WHAT YOU HAVE TO DO » Word for word, and with pictures excluded, copy out all the records that follow.

(Stored data entries)

--------------------------------

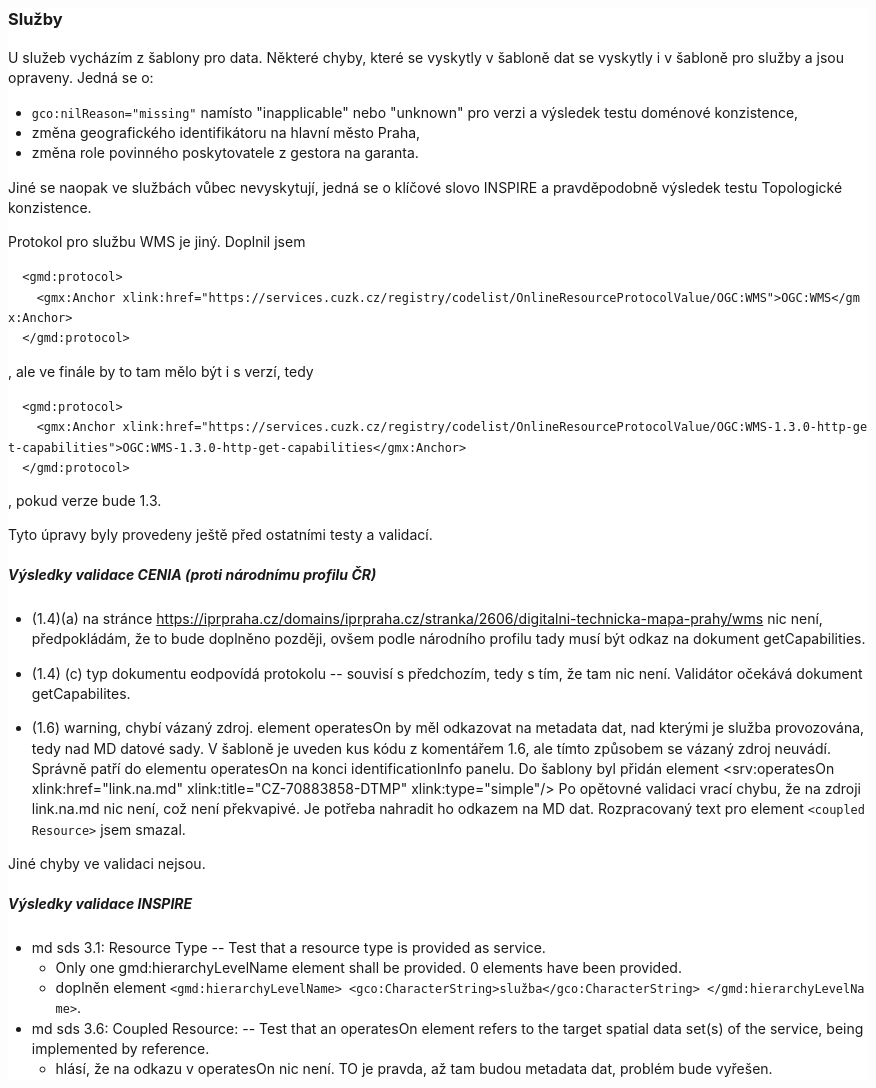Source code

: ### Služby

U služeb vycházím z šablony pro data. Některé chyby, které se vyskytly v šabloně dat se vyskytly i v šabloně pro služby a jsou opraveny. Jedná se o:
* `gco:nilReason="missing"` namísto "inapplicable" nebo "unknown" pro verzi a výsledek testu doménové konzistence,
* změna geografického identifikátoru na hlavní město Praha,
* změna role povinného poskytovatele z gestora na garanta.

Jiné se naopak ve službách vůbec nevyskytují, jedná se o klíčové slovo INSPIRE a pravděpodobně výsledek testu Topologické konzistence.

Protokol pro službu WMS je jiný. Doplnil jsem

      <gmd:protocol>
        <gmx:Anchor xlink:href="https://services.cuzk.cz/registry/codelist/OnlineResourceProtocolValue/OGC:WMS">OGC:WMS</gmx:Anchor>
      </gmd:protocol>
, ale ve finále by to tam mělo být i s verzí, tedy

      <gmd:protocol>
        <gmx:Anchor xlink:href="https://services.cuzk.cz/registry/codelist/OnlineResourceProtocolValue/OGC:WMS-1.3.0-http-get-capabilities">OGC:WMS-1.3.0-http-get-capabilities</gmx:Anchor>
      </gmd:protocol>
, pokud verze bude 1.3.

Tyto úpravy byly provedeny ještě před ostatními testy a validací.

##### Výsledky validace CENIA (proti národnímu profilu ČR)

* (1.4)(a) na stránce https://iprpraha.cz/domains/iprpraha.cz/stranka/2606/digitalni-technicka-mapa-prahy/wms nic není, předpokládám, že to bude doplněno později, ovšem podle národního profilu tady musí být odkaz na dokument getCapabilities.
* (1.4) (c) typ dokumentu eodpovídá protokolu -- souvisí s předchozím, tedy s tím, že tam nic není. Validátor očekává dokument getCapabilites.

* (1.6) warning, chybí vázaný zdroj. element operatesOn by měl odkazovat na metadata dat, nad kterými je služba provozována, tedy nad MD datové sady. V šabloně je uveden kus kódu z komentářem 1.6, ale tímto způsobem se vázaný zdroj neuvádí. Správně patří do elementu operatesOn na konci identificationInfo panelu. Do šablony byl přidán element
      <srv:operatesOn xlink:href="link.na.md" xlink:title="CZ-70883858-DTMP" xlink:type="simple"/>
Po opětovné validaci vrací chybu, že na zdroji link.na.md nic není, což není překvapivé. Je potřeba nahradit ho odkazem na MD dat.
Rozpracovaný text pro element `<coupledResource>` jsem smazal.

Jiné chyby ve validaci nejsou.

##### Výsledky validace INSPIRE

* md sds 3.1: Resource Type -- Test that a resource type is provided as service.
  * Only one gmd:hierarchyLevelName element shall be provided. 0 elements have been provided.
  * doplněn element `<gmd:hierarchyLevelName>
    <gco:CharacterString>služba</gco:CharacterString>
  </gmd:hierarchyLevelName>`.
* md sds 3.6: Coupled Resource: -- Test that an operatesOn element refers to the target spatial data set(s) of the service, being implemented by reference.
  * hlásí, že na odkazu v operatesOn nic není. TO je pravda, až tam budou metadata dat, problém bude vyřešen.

--------------------------------

ANSWER TO THIS TASK »
Source code

: ### Služby

U služeb vycházím z šablony pro data. Některé chyby, které se vyskytly v šabloně dat se vyskytly i v šabloně pro služby a jsou opraveny. Jedná se o:
* `gco:nilReason="missing"` namísto "inapplicable" nebo "unknown" pro verzi a výsledek testu doménové konzistence,
* změna geografického identifikátoru na hlavní město Praha,
* změna role povinného poskytovatele z gestora na garanta.

Jiné se naopak ve službách vůbec nevyskytují, jedná se o klíčové slovo INSPIRE a pravděpodobně výsledek testu Topologické konzistence.

Protokol pro službu WMS je jiný. Doplnil jsem

      <gmd:protocol>
        <gmx:Anchor xlink:href="https://services.cuzk.cz/registry/codelist/OnlineResourceProtocolValue/OGC:WMS">OGC:WMS</gmx:Anchor>
      </gmd:protocol>
, ale ve finále by to tam mělo být i s verzí, tedy

      <gmd:protocol>
        <gmx:Anchor xlink:href="https://services.cuzk.cz/registry/codelist/OnlineResourceProtocolValue/OGC:WMS-1.3.0-http-get-capabilities">OGC:WMS-1.3.0-http-get-capabilities</gmx:Anchor>
      </gmd:protocol>
, pokud verze bude 1.3.

Tyto úpravy byly provedeny ještě před ostatními testy a validací.

##### Výsledky validace CENIA (proti národnímu profilu ČR)

* (1.4)(a) na stránce https://iprpraha.cz/domains/iprpraha.cz/stranka/2606/digitalni-technicka-mapa-prahy/wms nic není, předpokládám, že to bude doplněno později, ovšem podle národního profilu tady musí být odkaz na dokument getCapabilities.
* (1.4) (c) typ dokumentu eodpovídá protokolu -- souvisí s předchozím, tedy s tím, že tam nic není. Validátor očekává dokument getCapabilites.

* (1.6) warning, chybí vázaný zdroj. element operatesOn by měl odkazovat na metadata dat, nad kterými je služba provozována, tedy nad MD datové sady. V šabloně je uveden kus kódu z komentářem 1.6, ale tímto způsobem se vázaný zdroj neuvádí. Správně patří do elementu operatesOn na konci identificationInfo panelu. Do šablony byl přidán element
      <srv:operatesOn xlink:href="link.na.md" xlink:title="CZ-70883858-DTMP" xlink:type="simple"/>
Po opětovné validaci vrací chybu, že na zdroji link.na.md nic není, což není překvapivé. Je potřeba nahradit ho odkazem na MD dat.
Rozpracovaný text pro element `<coupledResource>` jsem smazal.

Jiné chyby ve validaci nejsou.

##### Výsledky validace INSPIRE

* md sds 3.1: Resource Type -- Test that a resource type is provided as service.
  * Only one gmd:hierarchyLevelName element shall be provided. 0 elements have been provided.
  * doplněn element `<gmd:hierarchyLevelName>
    <gco:CharacterString>služba</gco:CharacterString>
  </gmd:hierarchyLevelName>`.
* md sds 3.6: Coupled Resource: -- Test that an operatesOn element refers to the target spatial data set(s) of the service, being implemented by reference.
  * hlásí, že na odkazu v operatesOn nic není. TO je pravda, až tam budou metadata dat, problém bude vyřešen.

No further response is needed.